Barack Obama’s unlikely rise to the presidency can literally be traced back to a single speech — the one he gave in 2004 at the Democratic National Convention, which announced him as a contender to a national audience.
Such was acknowledged during the Democrat primary race of 2008 when the eventual loser of that contest, Hillary Clinton, (sound familiar?) summarized the extent of her opponent’s qualifications by saying, “Senator Obama has a speech he delivered.”
The dismissive statement was a reference to the obvious. So green was Obama that even the liberal steadfast Huffington Post blogged at the time about “Obama, The Rookie.” Obama’s resume for the presidency was slight to say the least. He was an Illinois state senator, won a U.S. Senate seat and served in Washington D.C. for about 140 days, declared his candidacy for the presidency and started campaigning.
Could the scenario play out again? If reporting from the Sacramento Bee is anywhere near on track it very well could.
Kamala Harris is a California state senator who is a young, well-spoken, clean (to use the words of Joe Biden), light-skinned black-American with no detectable inner-city dialect (to use the words of Harry Reid) who may be eyeing the prize:“Now’s the time prospective presidential candidates start taking the subtle but crucial behind-the-scenes steps that get them noticed by the political intelligentsia, and Sen. Kamala Harris is quietly following the script.
Female, liberal and undeniably bi-racial. Sorry Elizabeth, but she’s got you there.She’s making speeches to key national constituencies. She’s due for an appearance at a Washington think-tank panel full of chattering-class presidential favorites that the national media will be reporting and analyzing, probably for days. She’s been fundraising for colleagues and making sure that she is forming relationships with key national reporters.
They’re all boxes that prospective presidential candidates routinely check. It’s a chance to ultimately convince insiders they’ve got the gravitas and the fundraising chops to be taken seriously.”

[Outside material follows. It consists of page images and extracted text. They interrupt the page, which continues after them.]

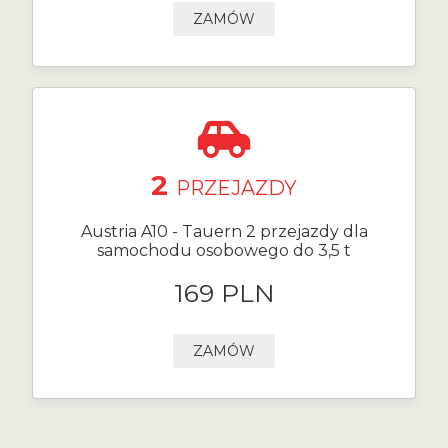
ZAMÓW
2
PRZEJAZDY
Austria A10 - Tauern 2 przejazdy dla
samochodu osobowego do 3,5 t
169 PLN
ZAMÓW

But if ‘rookie’ is a term appropriately applied to Obama, Harris must be a minor league rookie. Rookie benchwarmer. She’s been an elected legislator since…gulp…2017! Yes that’s right, she has held political office since January (just four months) and already has Democrats salivating at the potential.
“…speculation is not going away, not with the absence of a clear Democratic presidential frontrunner and the party desperately in search and in need of a new generation of leadership.
“A lot of activists in the party would love to see a new leader step forward,” said Roger Hickey,” co-director of the progressive strategy group Campaign for America’s Future.”
Harris is being closely watched.
“Looking forward to see how she performs as a senator, I think that the sky is the limit for her,” said Jaime Harrison, associate chairman and counselor of the Democratic National Committee.”
The similarities to Obama’s run-up to the presidency are striking. Let’s face it, Obama had one shining moment, a speech at the 2004 DNC, prior to that he was a complete unknown.
“What every new presidential hopeful needs is an early defining moment.
President Barack Obama’s was his 2004 keynote speech at the Democratic National Convention. Harris’ was her energetic performance in a prominent speaking role at the Women’s March on Washington, a rally that attracted worldwide attention and had an estimated crowd of a half a million people. She instantly became a favorite of liberals, and followed that with remarks at an immigration rally at the White House and a podcast with former top Obama adviser David Axlerod, the architect of Obama’s out-of-nowhere 2008 campaign.
Harris’ rollout accelerates this month. She was the keynote speaker at last week’s National Democratic Institute’s Madeleine Albright luncheon, a prominent Washington event hosted by the nonprofit, nonpartisan group. She’ll give the May 13 commencement speech at Howard University in Washington, her alma mater.
Days later she’ll join a host of others floated as presidential wannabes, including Warren, Sen. Cory Booker of New Jersey, Sen. Amy Klobuchar of Minnesota and Sen. Kirsten Gillibrand of New York in a speaking role at the Ideas Conference, a Washington gathering seen as the liberal equivalent of the Conservative Public Action Conference, a traditional testing ground of GOP presidential hopefuls.”
An unknown hyper-partisan, hyper-liberal bi-racial American from a solid blue state and finally someone not a member of the Democrat octogenarian club. Yes we’ve read this script before and tragically had to sit through the ensuing horror movie. Twice.
Foolish is he who does not learn from the past. Republicans had better not underestimate or sleep on this one.